■ **Direction A**: List every number that appears in the optometry partnership text, and say what each one counts.
■ **Direction B**: Extend the passage about Dr. Maursetter's optometry partnership with a few more sentences.

■ **Page text**:
====

Be open and honest. The existing partners had a lot to offer Dr. Maursetter, as well. “They are both experienced in private practice and in optometry, and I had a lot of questions. They were accessible and walked through the process with me, which made it a lot easier.”
The negotiations for partnership took four months, a bit longer than Dr. Maursetter expected, but the process still ran smoothly.
“There’s a lot more to it than I expected,” she says. “It was an open conversation with the partners and accountants, which made it
easier for everyone to express their thoughts and opinions and derive attainable numbers.”
Dr. Maursetter says that the partnership works out nicely, now that the four partners share three full-time equivalent positions. In addition to the small office she’s in, Dr. Maursetter also occasionally fills in at the practice’s other location, which is about 20 miles away. “We can cover for each other for conferences and vacations and keep the office open more often than we would be able to do otherwise,” she says.

====

■ **Dataset**:
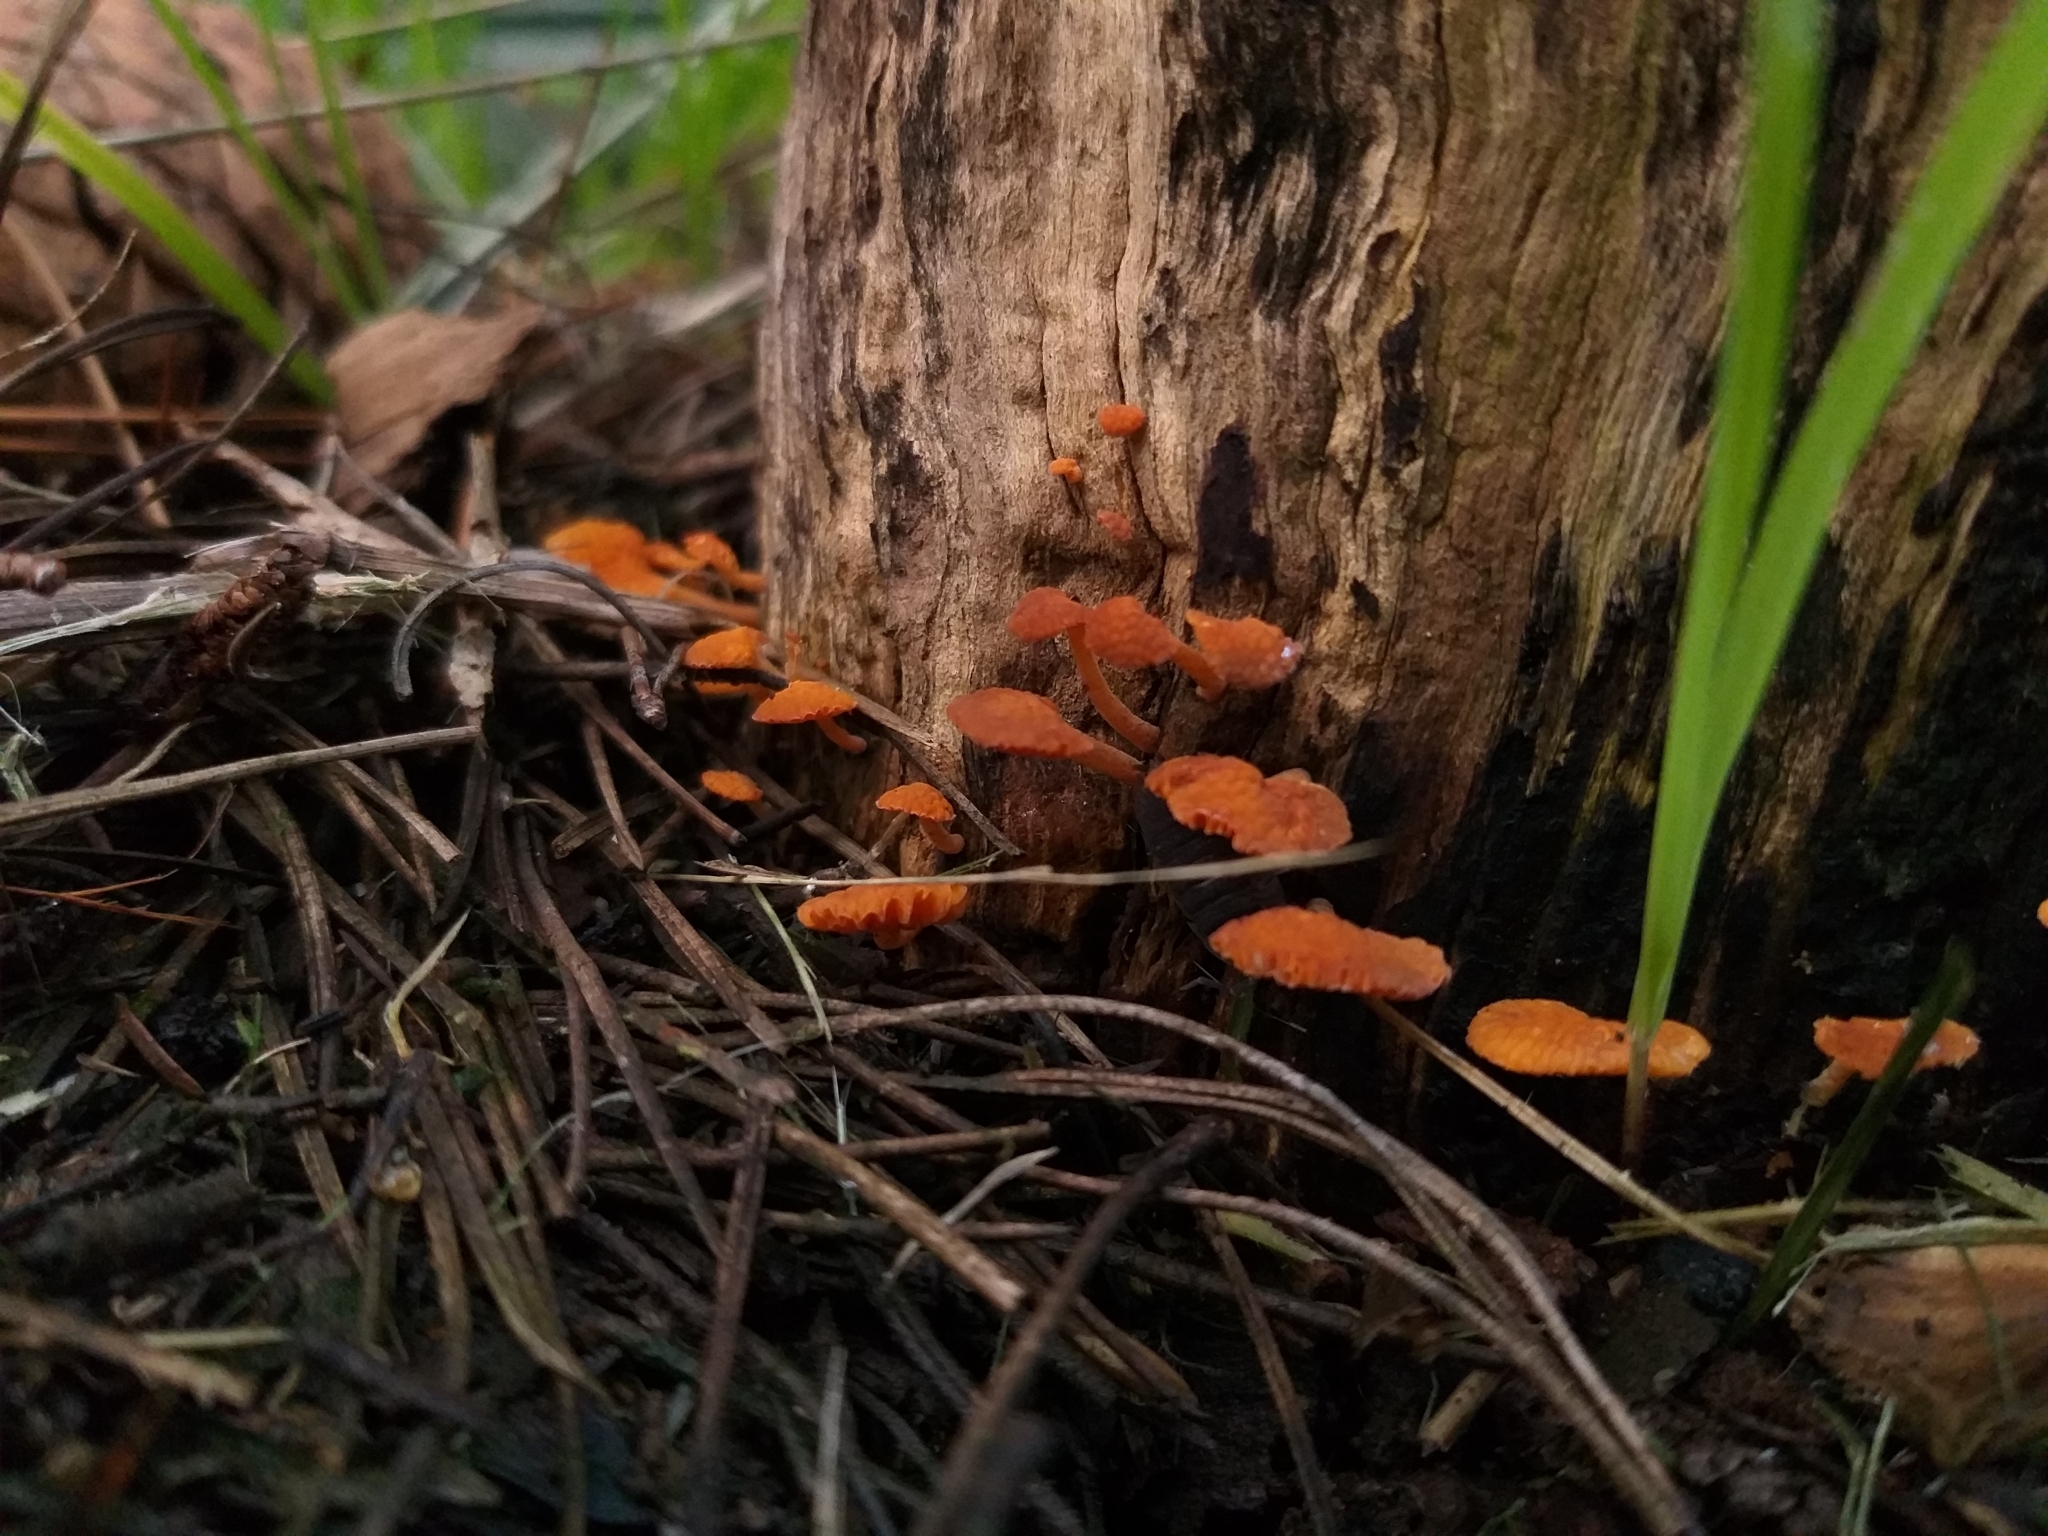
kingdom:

====

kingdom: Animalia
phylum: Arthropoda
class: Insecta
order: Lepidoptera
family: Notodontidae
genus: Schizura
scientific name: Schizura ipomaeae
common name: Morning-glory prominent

====

■ **Expected answer A**:
- four: the months the partnership negotiations took
- four: the partners in the practice
- three: the full-time equivalent positions the partners share
- 20: the miles between the small office and the practice's other location

■ **Expected answer B**:
Dr. Maursetter advises patience. “One thing I found was that openings at private practices weren’t listed,” she says. “I felt frustrated that there was nothing out there.” Thanks to speaking up and forming connections, Dr. Maursetter achieved her five-year goal of private practice ownership in just a few months. “Though one OD might not be hiring, he or she may know someone who is,” Dr. Maursetter says.
Dr. Maursetter is focused on managing her office and hopes to see it grow to match the size of the other location. She’s working
closely with the practice’s marketing team to reach that goal.